The judge initially ruled in favor of Motta Santa Lucia, stating that the University of Turin, in preventing the burial of Villella's remains, violated the 'Mortuary Police Regulations'. As such, the university was ordered to repatriate Villella's remains to Motta Santa Lucia. In a written opinion, the judge further elaborated that because of the obsolescence of Lombroso's theories, there were no cultural or academic reasons for keeping and displaying the skull.

The city, the university, and the museum immediately appealed the decision.
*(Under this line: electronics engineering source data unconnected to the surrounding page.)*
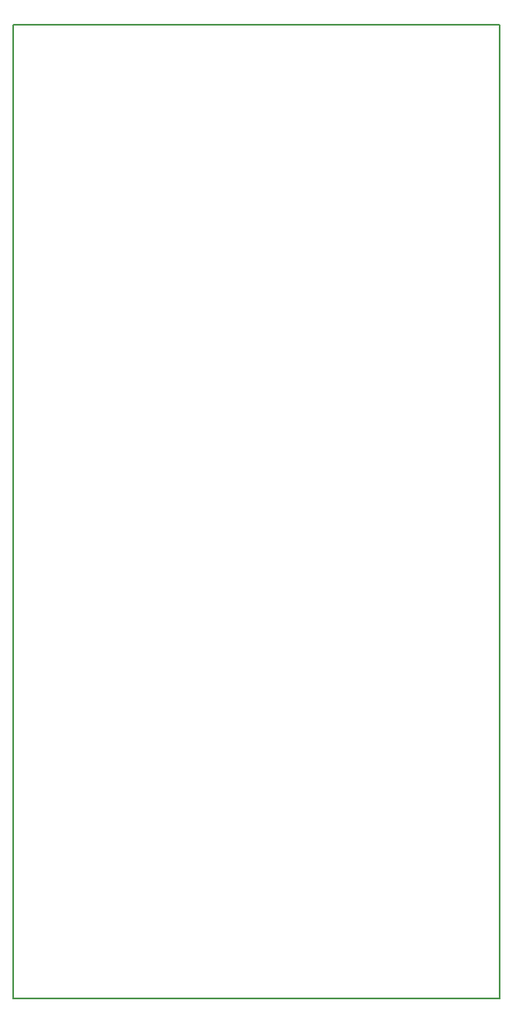
<source format=gko>
G04*
G04 #@! TF.GenerationSoftware,Altium Limited,Altium Designer,18.0.12 (696)*
G04*
G04 Layer_Color=16711935*
%FSAX43Y43*%
%MOMM*%
G71*
G01*
G75*
%ADD10C,0.200*%
D10*
X0000000Y0000000D02*
X0050000D01*
X0000000D02*
Y0100000D01*
X0050000D01*
Y0000000D02*
Y0100000D01*
M02*

</source>
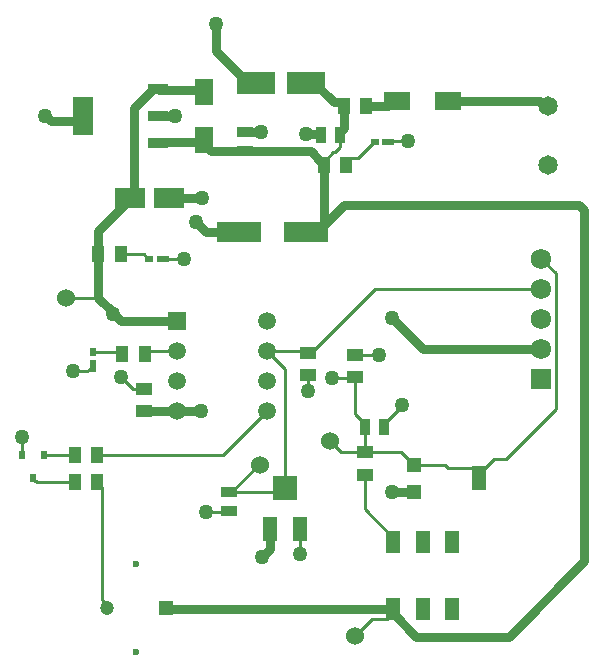
<source format=gtl>
G04*
G04 #@! TF.GenerationSoftware,Altium Limited,Altium Designer,20.2.7 (254)*
G04*
G04 Layer_Physical_Order=1*
G04 Layer_Color=255*
%FSAX25Y25*%
%MOIN*%
G70*
G04*
G04 #@! TF.SameCoordinates,1B070C9D-936C-4A0F-866C-AF898DE0267E*
G04*
G04*
G04 #@! TF.FilePolarity,Positive*
G04*
G01*
G75*
%ADD15C,0.01000*%
%ADD16R,0.02362X0.02756*%
%ADD17R,0.03937X0.05709*%
%ADD18R,0.02756X0.01968*%
%ADD19R,0.04134X0.01968*%
%ADD20R,0.05118X0.07874*%
%ADD21R,0.07874X0.07874*%
%ADD22R,0.03583X0.05472*%
%ADD23R,0.05709X0.03937*%
%ADD24R,0.05118X0.05118*%
%ADD25R,0.05472X0.03583*%
%ADD26R,0.04724X0.07677*%
%ADD27R,0.06890X0.03740*%
%ADD28R,0.06890X0.12598*%
%ADD29R,0.05906X0.08858*%
%ADD30R,0.01968X0.02756*%
%ADD31R,0.01968X0.04134*%
%ADD32R,0.10236X0.07087*%
%ADD33R,0.14567X0.07087*%
%ADD34R,0.09055X0.06102*%
%ADD35R,0.12598X0.07284*%
%ADD36C,0.06000*%
%ADD67C,0.03150*%
%ADD68R,0.05906X0.05906*%
%ADD69C,0.05906*%
%ADD70C,0.02362*%
%ADD71C,0.04724*%
%ADD72R,0.04724X0.04724*%
%ADD73C,0.06496*%
%ADD74R,0.06791X0.06791*%
%ADD75C,0.06791*%
%ADD76C,0.05000*%
D15*
X0014033Y0067823D02*
X0014230D01*
X0014747Y0067306D01*
X0009629Y0082365D02*
X0009646Y0082382D01*
X0024409Y0128740D02*
X0024415Y0128746D01*
X0026772Y0104331D02*
X0031426D01*
X0036196Y0028086D02*
X0037897Y0026385D01*
Y0025377D02*
Y0026385D01*
X0034727Y0067306D02*
X0036196Y0065838D01*
X0042506Y0110610D02*
X0043077Y0110039D01*
X0050557D02*
X0051620Y0111102D01*
X0050217Y0143307D02*
X0051791Y0141732D01*
X0052185D01*
X0078524Y0057579D02*
X0078740Y0057795D01*
Y0064252D02*
X0079685D01*
X0087777Y0072344D02*
Y0073172D01*
X0110338Y0173228D02*
Y0174114D01*
X0114031Y0177266D02*
X0115715Y0178950D01*
X0117818Y0173228D02*
Y0174114D01*
X0119286Y0175583D01*
X0123937Y0085925D02*
Y0086870D01*
X0123917Y0085905D02*
X0123937Y0085925D01*
X0133366Y0023622D02*
Y0025098D01*
X0131504Y0021760D02*
X0133366Y0023622D01*
Y0047343D02*
Y0048819D01*
X0130394Y0085925D02*
Y0086870D01*
X0150601Y0073228D02*
X0151692Y0072138D01*
X0161973Y0070079D02*
X0167092Y0075197D01*
X0009612Y0076575D02*
X0009629Y0076592D01*
Y0082365D01*
X0013352Y0068504D02*
Y0068701D01*
Y0068504D02*
X0014033Y0067823D01*
X0027165Y0076575D02*
X0027362Y0076378D01*
X0042717Y0102362D02*
X0046654Y0098425D01*
X0102362Y0043406D02*
Y0051690D01*
X0115715Y0178950D02*
Y0183186D01*
X0123917Y0058268D02*
Y0069882D01*
Y0077362D02*
Y0085905D01*
X0121665Y0175583D02*
X0126988Y0180905D01*
X0127382D01*
X0136319Y0092795D02*
Y0093110D01*
X0131772Y0180905D02*
X0131870Y0181004D01*
X0138091D02*
X0138189Y0181102D01*
X0161973Y0068701D02*
Y0070079D01*
X0036196Y0028086D02*
Y0065838D01*
X0130394Y0086870D02*
X0136319Y0092795D01*
X0187539Y0091707D02*
Y0136955D01*
X0014747Y0067306D02*
X0027247D01*
X0031426Y0104331D02*
X0033316Y0106220D01*
X0024415Y0128746D02*
X0035141D01*
X0046654Y0098425D02*
X0050295D01*
X0051620Y0111102D02*
X0061344D01*
X0042621Y0143307D02*
X0050217D01*
X0056575Y0141732D02*
X0063779D01*
X0056575Y0141732D02*
X0056575Y0141732D01*
X0070965Y0057579D02*
X0078524D01*
X0079685Y0064252D02*
X0096223D01*
X0097362Y0065391D01*
X0126386Y0021760D02*
X0131504D01*
X0112008Y0081496D02*
X0116142Y0077362D01*
X0123917D01*
X0120669Y0090138D02*
X0123937Y0086870D01*
X0112992Y0102264D02*
X0120669D01*
X0120965Y0109843D02*
X0128839D01*
X0120866Y0109941D02*
X0120965Y0109843D01*
X0120768D02*
X0120866Y0109941D01*
X0105118Y0110531D02*
X0106004D01*
X0104547Y0111102D02*
X0105118Y0110531D01*
X0110338Y0174114D02*
X0113490Y0177266D01*
X0114031D01*
X0119286Y0175583D02*
X0121665D01*
X0159914Y0072138D02*
X0161973Y0070079D01*
X0151692Y0072138D02*
X0159914D01*
X0140320Y0073228D02*
X0150601D01*
X0167092Y0075197D02*
X0171029D01*
X0017093Y0076575D02*
X0027165D01*
X0079685Y0064252D02*
X0087777Y0072344D01*
X0091344Y0111102D02*
X0097362Y0105085D01*
X0120669Y0016043D02*
X0126386Y0021760D01*
X0105118Y0097835D02*
Y0103051D01*
X0120669Y0090138D02*
Y0102264D01*
X0136186Y0077362D02*
X0140320Y0073228D01*
X0182644Y0141850D02*
X0187539Y0136955D01*
X0076620Y0076378D02*
X0091344Y0091102D01*
X0106004Y0110531D02*
X0127323Y0131850D01*
X0171029Y0075197D02*
X0187539Y0091707D01*
X0097362Y0065391D02*
Y0105085D01*
X0033316Y0110610D02*
X0042506D01*
X0123917Y0077362D02*
X0136186D01*
X0091344Y0111102D02*
X0104547D01*
X0127323Y0131850D02*
X0182644D01*
X0034843Y0076378D02*
X0076620D01*
X0131870Y0181004D02*
X0138091D01*
X0123917Y0058268D02*
X0133366Y0048819D01*
D16*
X0013352Y0068701D02*
D03*
X0009612Y0076575D02*
D03*
X0017093D02*
D03*
D17*
X0035141Y0143307D02*
D03*
X0042621D02*
D03*
X0034843Y0076378D02*
D03*
X0027362D02*
D03*
X0034727Y0067306D02*
D03*
X0027247D02*
D03*
X0043077Y0110039D02*
D03*
X0050557D02*
D03*
X0117818Y0173228D02*
D03*
X0110338D02*
D03*
X0116912Y0192717D02*
D03*
X0124393D02*
D03*
D18*
X0052185Y0141732D02*
D03*
X0127382Y0180905D02*
D03*
D19*
X0056575Y0141732D02*
D03*
X0131772Y0180905D02*
D03*
D20*
X0102362Y0051690D02*
D03*
X0092362D02*
D03*
X0161973Y0068701D02*
D03*
D21*
X0097362Y0065391D02*
D03*
D22*
X0109272Y0183186D02*
D03*
X0115728D02*
D03*
X0130394Y0085925D02*
D03*
X0123937D02*
D03*
D23*
X0123917Y0069882D02*
D03*
Y0077362D02*
D03*
X0050295Y0098425D02*
D03*
Y0090945D02*
D03*
X0120768Y0102362D02*
D03*
Y0109843D02*
D03*
X0105118Y0103051D02*
D03*
Y0110531D02*
D03*
D24*
X0140320Y0073228D02*
D03*
Y0064173D02*
D03*
D25*
X0083858Y0184151D02*
D03*
Y0177694D02*
D03*
X0078740Y0057795D02*
D03*
Y0064252D02*
D03*
D26*
X0133366Y0047343D02*
D03*
X0143209D02*
D03*
X0153051D02*
D03*
X0133366Y0025098D02*
D03*
X0143209D02*
D03*
X0153051D02*
D03*
D27*
X0054921Y0180315D02*
D03*
Y0189370D02*
D03*
Y0198425D02*
D03*
D28*
X0030118Y0189370D02*
D03*
D29*
X0070472Y0197441D02*
D03*
Y0181299D02*
D03*
D30*
X0033316Y0110610D02*
D03*
D31*
Y0106220D02*
D03*
D32*
X0045768Y0162008D02*
D03*
X0058760D02*
D03*
D33*
X0081890Y0150869D02*
D03*
X0104331D02*
D03*
D34*
X0151738Y0194446D02*
D03*
X0134809D02*
D03*
D35*
X0104494Y0200526D02*
D03*
X0087565D02*
D03*
D36*
X0024412Y0128743D02*
D03*
X0088967Y0073265D02*
D03*
X0112519Y0080985D02*
D03*
X0120669Y0016043D02*
D03*
D67*
X0045472Y0161417D02*
X0047047D01*
X0053347Y0198425D02*
X0054921D01*
X0061344Y0091102D02*
X0061502Y0090945D01*
X0061266Y0091024D02*
X0061344Y0091102D01*
X0061029Y0121102D02*
X0061187Y0121260D01*
X0061344Y0121102D01*
X0058760Y0162008D02*
X0058957Y0162205D01*
X0067669Y0154018D02*
X0070859Y0150828D01*
X0083858Y0184151D02*
X0083909Y0184201D01*
X0108071Y0150869D02*
X0110338Y0153136D01*
X0109058Y0174508D02*
X0109944D01*
X0109132Y0183325D02*
X0109272Y0183186D01*
X0115715Y0184131D02*
X0116912Y0185329D01*
X0115715Y0183186D02*
Y0184131D01*
X0116519Y0193996D02*
X0116912Y0193602D01*
X0133227Y0023761D02*
X0133366Y0023622D01*
X0133227Y0023761D02*
Y0025238D01*
X0133046Y0064198D02*
X0133078Y0064166D01*
X0131603Y0192717D02*
X0133333Y0194446D01*
X0134809D01*
X0140313Y0064166D02*
X0140320Y0064173D01*
X0028353Y0187605D02*
X0030118Y0189370D01*
X0035141Y0128746D02*
Y0143307D01*
Y0151086D01*
X0054921Y0180315D02*
X0055216Y0180610D01*
X0054921Y0198425D02*
X0055216Y0198130D01*
X0069784Y0180610D02*
X0070472Y0181299D01*
Y0179823D02*
Y0181299D01*
X0069784Y0198130D02*
X0070472Y0197441D01*
X0092293Y0045168D02*
Y0051621D01*
X0092362Y0051690D01*
X0109944Y0174508D02*
X0110338Y0174114D01*
X0195301Y0159843D02*
X0197146Y0157998D01*
X0047047Y0161417D02*
Y0192126D01*
X0110338Y0153136D02*
Y0173228D01*
X0116912Y0185329D02*
Y0193602D01*
X0197146Y0041043D02*
Y0157998D01*
X0057582Y0025377D02*
X0057721Y0025238D01*
X0050295Y0090945D02*
X0050374Y0091024D01*
X0061266D01*
X0042784Y0121102D02*
X0061029D01*
X0070859Y0150828D02*
X0081849D01*
X0081890Y0150869D01*
X0072601Y0177694D02*
X0083858D01*
X0083909Y0184201D02*
X0089319D01*
X0089370Y0184252D01*
X0084907Y0200526D02*
X0087565D01*
X0104331Y0150869D02*
X0108071D01*
X0105872Y0177694D02*
X0109058Y0174508D01*
X0104484Y0183325D02*
X0109132D01*
X0104344Y0183465D02*
X0104484Y0183325D01*
X0113681Y0193996D02*
X0116519D01*
X0104494Y0200526D02*
X0107152D01*
X0182289Y0194446D02*
X0184019Y0192717D01*
X0184924D01*
X0017224Y0189272D02*
X0017725D01*
X0019392Y0187605D02*
X0028353D01*
X0017725Y0189272D02*
X0019392Y0187605D01*
X0039862Y0123524D02*
X0040363D01*
X0039862D02*
Y0124024D01*
X0054921Y0189370D02*
X0060630D01*
X0047047Y0192126D02*
X0053347Y0198425D01*
X0089645Y0042520D02*
X0092293Y0045168D01*
X0074410Y0211024D02*
X0084907Y0200526D01*
X0107152D02*
X0113681Y0193996D01*
X0040363Y0123524D02*
X0042784Y0121102D01*
X0074410Y0211024D02*
Y0220177D01*
X0110338Y0153136D02*
X0117044Y0159843D01*
X0061502Y0090945D02*
X0069390D01*
X0058957Y0162205D02*
X0069587D01*
X0141142Y0015846D02*
X0171949D01*
X0133078Y0064166D02*
X0140313D01*
X0143268Y0111850D02*
X0182644D01*
X0117044Y0159843D02*
X0195301D01*
X0151738Y0194446D02*
X0182289D01*
X0124393Y0192717D02*
X0131603D01*
X0035141Y0128746D02*
X0039862Y0124024D01*
X0055216Y0180610D02*
X0069784D01*
X0070472Y0179823D02*
X0072601Y0177694D01*
X0055216Y0198130D02*
X0069784D01*
X0035141Y0151086D02*
X0045472Y0161417D01*
X0133366Y0023622D02*
X0141142Y0015846D01*
X0171949D02*
X0197146Y0041043D01*
X0132972Y0122146D02*
X0143268Y0111850D01*
X0057721Y0025238D02*
X0133227D01*
X0083858Y0177694D02*
X0105872D01*
D68*
X0061344Y0121102D02*
D03*
D69*
Y0111102D02*
D03*
Y0101102D02*
D03*
Y0091102D02*
D03*
X0091344Y0121102D02*
D03*
Y0111102D02*
D03*
Y0101102D02*
D03*
Y0091102D02*
D03*
D70*
X0047739Y0040141D02*
D03*
Y0010613D02*
D03*
D71*
X0037897Y0025377D02*
D03*
D72*
X0057582D02*
D03*
D73*
X0184924Y0173031D02*
D03*
Y0192717D02*
D03*
D74*
X0182644Y0101850D02*
D03*
D75*
Y0111850D02*
D03*
Y0121850D02*
D03*
Y0131850D02*
D03*
Y0141850D02*
D03*
D76*
X0133046Y0064198D02*
D03*
X0060630Y0189370D02*
D03*
X0069587Y0162205D02*
D03*
X0069390Y0090945D02*
D03*
X0132972Y0122146D02*
D03*
X0026772Y0104331D02*
D03*
X0089370Y0184252D02*
D03*
X0009646Y0082382D02*
D03*
X0017224Y0189272D02*
D03*
X0042717Y0102362D02*
D03*
X0063779Y0141732D02*
D03*
X0089645Y0042520D02*
D03*
X0074410Y0220177D02*
D03*
X0112992Y0102264D02*
D03*
X0128839Y0109843D02*
D03*
X0105118Y0097835D02*
D03*
X0136319Y0093110D02*
D03*
X0138189Y0181102D02*
D03*
X0104344Y0183465D02*
D03*
X0070965Y0057579D02*
D03*
X0102362Y0043406D02*
D03*
X0067669Y0154018D02*
D03*
X0039862Y0123524D02*
D03*
M02*

</source>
Their counterargument proceeded from Article 10 of the Italian Code of Cultural and Landscape Heritage, which defines 'cultural property' and states that anthropologically significant artifacts are 'cultural property'. The museum argued that the display of Villella's was not a sign of support for Lombroso's theories, but rather a display of history and the development of scientific thought. They also pointed out that the Code of Cultural and Landscape Heritage took precedence over the Mortuary Police Regulations, especially because the Mortuary Police Regulations do not apply to 'cultural property' and artifacts of anthropological interest. The Italian Appellate Court eventually ruled in favor of the museum, upholding its legitimacy and ability to display Villella's remains. In the Court's opinion, the display of Villella's skull is legitimate and legal because Lombroso's theories, although now obsolete and incorrect, shaped 19th and 20th century scientific thought. Consequently, it is possible to simultaneously reject Lombroso's theories while acknowledging that it is in the public's interest to understand the historical, societal, and cultural implications of his theories.

Villella's skull remains in the Cesare Lombroso Museum of Criminal Anthropology in Turin to this day.